Answer: If your son-in-law incorporated his business and paid into his state’s unemployment fund, he may qualify for benefits. If not, he can start his search for help at Benefits.gov, which is a federal Web site with links to a variety of assistance programs.
The fact that you’re helping the family financially is a blessing to them—but the fact that you’re “paying for everything” is a huge red flag.
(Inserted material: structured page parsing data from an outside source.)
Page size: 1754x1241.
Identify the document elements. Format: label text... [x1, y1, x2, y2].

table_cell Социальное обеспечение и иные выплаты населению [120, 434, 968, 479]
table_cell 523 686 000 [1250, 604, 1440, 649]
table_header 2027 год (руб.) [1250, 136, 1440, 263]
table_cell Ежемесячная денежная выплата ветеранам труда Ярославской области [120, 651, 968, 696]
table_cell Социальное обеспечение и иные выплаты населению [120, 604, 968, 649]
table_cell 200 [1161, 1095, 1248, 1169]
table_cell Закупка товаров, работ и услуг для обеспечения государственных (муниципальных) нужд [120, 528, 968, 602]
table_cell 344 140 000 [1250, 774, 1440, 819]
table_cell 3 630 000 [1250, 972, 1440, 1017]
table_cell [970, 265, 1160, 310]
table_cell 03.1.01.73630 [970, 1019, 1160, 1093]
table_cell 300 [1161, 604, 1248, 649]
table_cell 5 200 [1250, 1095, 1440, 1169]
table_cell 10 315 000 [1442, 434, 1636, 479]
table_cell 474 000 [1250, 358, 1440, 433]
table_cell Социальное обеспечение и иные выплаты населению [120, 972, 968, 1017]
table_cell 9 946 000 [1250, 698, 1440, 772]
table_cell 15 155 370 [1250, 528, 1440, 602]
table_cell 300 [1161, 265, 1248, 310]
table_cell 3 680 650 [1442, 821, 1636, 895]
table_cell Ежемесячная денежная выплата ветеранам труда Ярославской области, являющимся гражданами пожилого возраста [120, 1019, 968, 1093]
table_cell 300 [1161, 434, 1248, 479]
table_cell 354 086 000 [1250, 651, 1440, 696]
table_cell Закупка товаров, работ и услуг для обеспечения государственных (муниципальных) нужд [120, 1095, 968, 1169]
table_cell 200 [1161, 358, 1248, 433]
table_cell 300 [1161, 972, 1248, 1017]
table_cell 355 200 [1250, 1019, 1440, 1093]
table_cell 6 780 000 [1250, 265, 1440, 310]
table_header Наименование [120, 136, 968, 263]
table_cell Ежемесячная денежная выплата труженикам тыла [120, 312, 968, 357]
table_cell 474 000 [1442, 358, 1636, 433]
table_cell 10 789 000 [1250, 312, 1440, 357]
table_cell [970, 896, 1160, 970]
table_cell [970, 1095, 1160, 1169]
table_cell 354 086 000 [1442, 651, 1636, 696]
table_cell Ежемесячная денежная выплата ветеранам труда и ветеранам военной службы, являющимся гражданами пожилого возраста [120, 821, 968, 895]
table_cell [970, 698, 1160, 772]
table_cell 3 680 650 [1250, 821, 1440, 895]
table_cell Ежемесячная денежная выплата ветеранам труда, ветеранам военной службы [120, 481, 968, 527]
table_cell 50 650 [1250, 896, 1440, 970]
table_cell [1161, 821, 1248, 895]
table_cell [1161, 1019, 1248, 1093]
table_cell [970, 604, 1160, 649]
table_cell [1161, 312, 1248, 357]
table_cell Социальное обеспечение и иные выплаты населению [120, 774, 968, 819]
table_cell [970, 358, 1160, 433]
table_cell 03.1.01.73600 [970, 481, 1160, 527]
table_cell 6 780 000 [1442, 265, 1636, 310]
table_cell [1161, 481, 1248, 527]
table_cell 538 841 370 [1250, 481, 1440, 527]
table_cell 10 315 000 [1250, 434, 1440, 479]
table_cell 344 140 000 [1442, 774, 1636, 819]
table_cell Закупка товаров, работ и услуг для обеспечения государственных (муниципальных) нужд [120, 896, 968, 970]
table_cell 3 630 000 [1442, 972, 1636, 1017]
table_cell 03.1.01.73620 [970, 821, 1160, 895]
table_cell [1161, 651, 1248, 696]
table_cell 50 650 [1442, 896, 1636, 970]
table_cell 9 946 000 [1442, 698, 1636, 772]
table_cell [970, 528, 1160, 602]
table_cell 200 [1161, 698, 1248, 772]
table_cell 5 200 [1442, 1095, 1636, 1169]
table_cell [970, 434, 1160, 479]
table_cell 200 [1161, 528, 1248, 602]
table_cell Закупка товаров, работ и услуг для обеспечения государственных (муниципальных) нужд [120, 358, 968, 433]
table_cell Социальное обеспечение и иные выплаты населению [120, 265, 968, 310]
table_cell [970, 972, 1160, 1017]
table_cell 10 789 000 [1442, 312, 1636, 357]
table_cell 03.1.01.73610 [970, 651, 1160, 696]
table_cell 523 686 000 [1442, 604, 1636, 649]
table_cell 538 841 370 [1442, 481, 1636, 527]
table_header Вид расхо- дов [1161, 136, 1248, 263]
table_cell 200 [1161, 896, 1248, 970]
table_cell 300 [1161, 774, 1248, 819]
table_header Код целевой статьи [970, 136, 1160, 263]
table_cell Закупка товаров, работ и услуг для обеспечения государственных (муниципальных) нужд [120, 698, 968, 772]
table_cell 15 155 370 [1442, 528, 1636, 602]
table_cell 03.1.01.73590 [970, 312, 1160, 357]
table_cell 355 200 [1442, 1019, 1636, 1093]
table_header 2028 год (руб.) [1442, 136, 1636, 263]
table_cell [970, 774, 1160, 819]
Families can fall upon tough times, but responsible ones have some savings they can tap and are diligent about finding ways to make money, even if it’s not as much as they were able to command in the past. If they can’t make ends meet, responsible families make changes—sometimes drastic changes—until they can.
What responsible families don’t do is continue relying on relatives until those relatives are bled dry. If your son-in-law isn’t actively looking for a job, he should be. If your daughter is the more employable one and can find work, then he could take over the child-care duties.
They may not take these steps if they think they can still count on you to pay the bills, so you need to be straight with them about your inability to continue supporting their family.